Quelle importance a encore la coupe du monde ?
Image : ITTF
Du 14 au 20 avril se tiendra, à Macao pour la deuxième année consécutive, la nouvelle formule de la coupe du monde ITTF. Une des rares compétitions issues du monde d’avant le WTT, réunissant les 48 meilleurs pongistes de tous les continents, et en vue de laquelle les favoris se sont préservés ces dernières semaines. Pourtant, l’ITTF a plus d’une fois montré qu’elle ne savait plus trop quoi en faire. Edito initialement paru dans la newsletter du jeudi 10 avril.

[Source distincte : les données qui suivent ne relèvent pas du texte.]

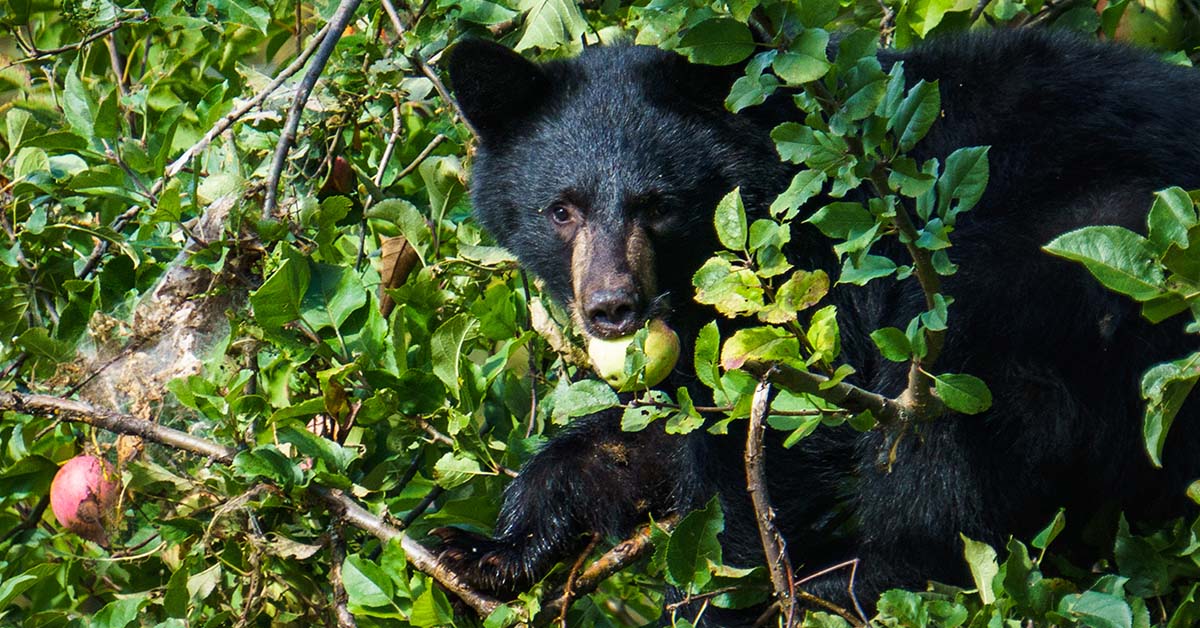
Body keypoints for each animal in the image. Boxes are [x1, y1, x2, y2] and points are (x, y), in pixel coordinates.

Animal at [439, 28, 1200, 619]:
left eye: (657, 205)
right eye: (560, 210)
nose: (612, 307)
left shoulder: (815, 269)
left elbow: (783, 435)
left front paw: (717, 594)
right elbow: (655, 427)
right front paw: (489, 549)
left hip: (1082, 251)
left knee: (951, 418)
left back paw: (861, 578)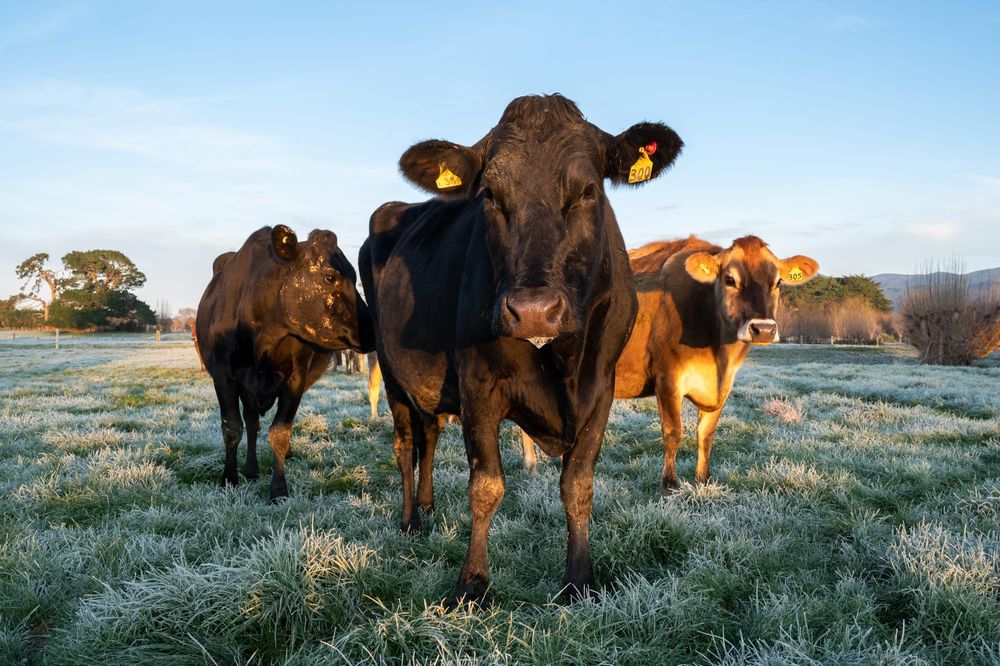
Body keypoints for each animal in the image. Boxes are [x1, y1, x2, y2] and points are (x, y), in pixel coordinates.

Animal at [196, 225, 375, 502]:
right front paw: (228, 479)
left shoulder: (295, 379)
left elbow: (280, 432)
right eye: (330, 277)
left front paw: (279, 489)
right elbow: (232, 428)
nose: (372, 330)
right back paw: (251, 468)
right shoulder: (224, 376)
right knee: (252, 422)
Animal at [359, 94, 683, 605]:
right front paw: (472, 583)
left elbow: (578, 486)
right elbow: (486, 485)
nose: (533, 311)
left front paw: (579, 580)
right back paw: (410, 519)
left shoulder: (601, 389)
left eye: (588, 191)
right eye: (489, 195)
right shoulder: (478, 385)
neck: (561, 363)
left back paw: (428, 509)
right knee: (405, 442)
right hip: (390, 370)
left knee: (429, 436)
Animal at [523, 235, 818, 489]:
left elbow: (706, 435)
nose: (763, 329)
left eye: (777, 282)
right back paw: (530, 465)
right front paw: (669, 484)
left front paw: (703, 479)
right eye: (730, 279)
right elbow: (673, 432)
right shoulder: (667, 378)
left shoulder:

Il n’est pas toujours facile de se repérer dans le circuit international de ping. Depuis son apparition en 2020, le WTT a révolutionné le haut niveau avec son esthétique futuriste, sa terminologie spécifique (Feeder, Star Contender, Smash…), et son calendrier au combien chargé. Si nous avons fait le choix de ne pas nous y risquer, les nombreuses comparaisons faites par les médias traditionnels entre le WTT et le circuit ATP du tennis font sens : elles permettent de hiérarchiser les évènements – un Champions serait l’équivalent d’un Masters 1000, un Contender d’un ATP 250, un Smash d’un tournoi du Grand Chelem –, et ainsi de raccrocher le ping à des repères à peu près maîtrisés par le grand public.
En revanche, il persiste deux différences de taille entre les deux circuits : 1/ il n’y pas de championnats du monde de tennis ni de coupe du monde de tennis. 2/ Là où les Jeux olympiques sont le graal absolu du ping, ils sont, au tennis, un tournoi assez anecdotique en deux sets gagnants. À cet égard, si les notions de “champion du monde” et de “champion olympique” résonnent comme des objectifs de vie pour les pongistes – témoignant de l’importance capitale des tournois qui y sont attachés –, la coupe du monde conserve ce statut un peu étrange, séduisant sur le papier et pourtant bancal dans sa réalité. En témoignent les incessants changements de formule qu’elle a subis ces dernières années : l’ITTF World Cup sur trois jours avec 20 joueurs, les WTT Cup Finals sur quatre jours avec 16 joueurs, la nouvelle coupe du monde par équipes mixtes à Chengdu, et désormais la World Cup Macao sur sept jours avec 48 joueurs… On ne sait plus vraiment ce qu’est cette compétition, ni si l’ITTF veut que nous y voyions autre chose qu’une répétition générale des championnats du monde le mois prochain.
Dans le “monde d’avant” (WTT, Covid 19, choisissez), la coupe du monde annuelle constituait le plus accessible des trois grands rendez-vous du haut niveau (avant les Championnats du monde tous les deux ans et les JO tous les quatre ans), nécessaires à l’accomplissement de ce qu’on appelait alors le Grand Chelem du tennis de table (le fait de remporter de rang les trois titres). Exploit que des joueurs comme Ma Long, Ding Ning, Zhang Jike ou encore Fan Zhendong sont les derniers à avoir accompli. Mieux diffusée que les Open et les Pro Tour, cette coupe était alors un incontournable du calendrier pour les joueurs comme pour le public. Mais à l’ère des WTT Smashes, pensés comme des Grands Chelems par à peu près tout le monde, l’est-elle encore ? Que valent vraiment les 1500 points promis au vainqueur quand chacun des quatre Smashes en rapporte 2000, et des six Champions, 1000 ? C’est quoi, aujourd’hui, faire le Grand Chelem du tennis de table ?
Comme son versant par équipes mixtes à Chengdu, la nouvelle coupe du monde individuelle se tient à Macao pour la deuxième année consécutive. On ne sait trop quoi penser de cette information, sinon que la faire se tenir désormais à un seul et même endroit risque de lui soustraire son essence mondiale, historique. Sa grandeur est toujours là. Il s’agirait simplement, pour le public comme pour l’ITTF, de ne pas finir par y voir un WTT Macao Smash dissimulé. Ce serait dommage.